Certains des magiciens traditionnels noirs n’ont pas réussi à nous mystifier comme on l’aurait souhaité. Mais, cela a montré aussi les diversités et les richesses de notre culture. Après Koudougou et Réo en 1988, c’était la SNC Bobo en 1990 où j’ai passé la main à un autre qui a pris le relais. Aujourd’hui, nous sommes là et nous voyons que la SNC commence à s’agrandir, à avoir un certain nombre d’espace qui soit affecté, la prise en charge des artistes pendant et peut-être après la SNC.

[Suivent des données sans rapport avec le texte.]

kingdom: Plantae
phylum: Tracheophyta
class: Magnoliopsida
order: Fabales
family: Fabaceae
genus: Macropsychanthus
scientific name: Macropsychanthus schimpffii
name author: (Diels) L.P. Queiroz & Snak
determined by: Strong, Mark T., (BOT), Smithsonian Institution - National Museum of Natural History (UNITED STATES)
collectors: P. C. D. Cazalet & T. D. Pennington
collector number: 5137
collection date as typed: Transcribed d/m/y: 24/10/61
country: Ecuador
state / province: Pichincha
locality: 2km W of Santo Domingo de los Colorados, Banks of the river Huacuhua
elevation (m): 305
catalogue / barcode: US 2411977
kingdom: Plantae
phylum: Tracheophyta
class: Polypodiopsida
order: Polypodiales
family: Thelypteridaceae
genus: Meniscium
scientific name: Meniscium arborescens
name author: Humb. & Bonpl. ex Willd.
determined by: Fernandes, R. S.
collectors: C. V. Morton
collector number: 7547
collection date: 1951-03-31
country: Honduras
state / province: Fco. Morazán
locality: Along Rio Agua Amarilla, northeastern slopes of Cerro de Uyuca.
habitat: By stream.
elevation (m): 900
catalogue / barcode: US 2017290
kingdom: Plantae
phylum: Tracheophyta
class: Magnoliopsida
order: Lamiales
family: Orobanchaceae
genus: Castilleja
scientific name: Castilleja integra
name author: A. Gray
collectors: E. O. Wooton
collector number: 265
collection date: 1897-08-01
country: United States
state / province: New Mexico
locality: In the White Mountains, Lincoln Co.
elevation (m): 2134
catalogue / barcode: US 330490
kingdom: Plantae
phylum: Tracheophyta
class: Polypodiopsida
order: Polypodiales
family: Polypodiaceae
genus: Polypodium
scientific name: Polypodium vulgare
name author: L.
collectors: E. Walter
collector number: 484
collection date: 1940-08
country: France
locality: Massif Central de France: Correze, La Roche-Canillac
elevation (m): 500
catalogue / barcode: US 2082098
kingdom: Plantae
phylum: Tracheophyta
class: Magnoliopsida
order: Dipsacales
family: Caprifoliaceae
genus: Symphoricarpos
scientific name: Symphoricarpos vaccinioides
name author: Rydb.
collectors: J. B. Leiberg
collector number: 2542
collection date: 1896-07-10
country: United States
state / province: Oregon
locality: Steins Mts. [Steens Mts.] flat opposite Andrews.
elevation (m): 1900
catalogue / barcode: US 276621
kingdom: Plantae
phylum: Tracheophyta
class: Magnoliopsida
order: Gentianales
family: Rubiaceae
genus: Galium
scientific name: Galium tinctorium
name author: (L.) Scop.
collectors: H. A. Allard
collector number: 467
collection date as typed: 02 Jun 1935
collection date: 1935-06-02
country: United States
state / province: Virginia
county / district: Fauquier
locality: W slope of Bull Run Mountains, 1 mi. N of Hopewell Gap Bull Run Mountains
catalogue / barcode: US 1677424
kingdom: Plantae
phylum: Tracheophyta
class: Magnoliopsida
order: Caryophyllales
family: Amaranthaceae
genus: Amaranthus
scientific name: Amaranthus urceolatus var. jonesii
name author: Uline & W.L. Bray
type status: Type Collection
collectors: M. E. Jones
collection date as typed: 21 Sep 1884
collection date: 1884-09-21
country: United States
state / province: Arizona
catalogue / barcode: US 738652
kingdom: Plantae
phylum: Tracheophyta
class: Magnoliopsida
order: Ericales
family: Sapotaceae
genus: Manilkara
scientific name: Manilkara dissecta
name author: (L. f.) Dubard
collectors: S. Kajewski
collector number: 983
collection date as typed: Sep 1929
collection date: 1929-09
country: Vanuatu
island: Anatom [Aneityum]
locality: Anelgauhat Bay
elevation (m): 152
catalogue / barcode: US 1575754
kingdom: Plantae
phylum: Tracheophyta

S : Comment appréciez-vous l’évolution des prestations artistiques ?
P.K : En matière de prestation artistique, s’il s’agit de monter des pièces de théâtre, nous
avons l’entière liberté d’inventer et d’innover. En ce qui concerne
la représentation de danse traditionnelle et d’expression artistique traditionnelle, il y a un certain nombre de caractéristiques qui doivent être sauvegardées pour que nous puissions retrouver dans chacune des prestations l’âme des peuples qui ont contribué à l’émergence de formes de danse, de chants et autres.

Si bien que la création et l’innovation demandent un savoir-faire. A ce niveau, je crois que dans certaines disciplines il y a eu vraiment un progrès extraordinaire. J’en veux pour preuve la création chorégraphique. En matière de création chorégraphique, on a des spectacles de très haute qualité. En matière de musique cela dépend, il y a des groupes qui percent, qui transcendent et des groupes qui sont en phase de recherche.

Dans le domaine de la danse, on a de très beaux ballets en poule jeune et dans certaines danses chorégraphiques au niveau des adultes. Au niveau des danses traditionnelles, il y a du travail à faire parce que nous avons réfléchi à la dimension culturelle des différentes formes de pas de danse dans nos sociétés. Nous avions conclu que dans chaque groupe ethnique, il y avait une prévalence de la valeur apportée, soit au haut corporel, soit au bas corporel, voire même à la rythmique du corps.

Donc, en fonction de cette réalité culturelle, on pourra travailler à faire en sorte que cela soit encore mieux maîtrisé. Les danses que nous appelions les danses de force et d’acrobatie retrouvent pleinement leurs justifications. Il faut travailler les danses de grâce et de souplesse et avoir de véritables représentations de cette expression esthétique.

S : Vous êtes l’un des directeurs artistiques de la SNC 2024. En quoi consiste votre rôle ?

P.K : Nous n’avons pas une mission spéciale qui nous ait été confiée. C’est nous qui décidons de ce que nous pouvons apporter comme concours, comme réflexion aux artistes pour qu’ils puissent aller encore plus loin. Les organisateurs ont bien pris la maitrise de leurs activités. La cérémonie d’ouverture était d’une maitrise professionnelle absolue. Nous les encourageons parce qu’ils font de très bons travaux. On a de très grands professionnels. En tant que directeur artistique j’apporte ma petite caution morale et esthétique à tous ce qui se fait durant la SNC.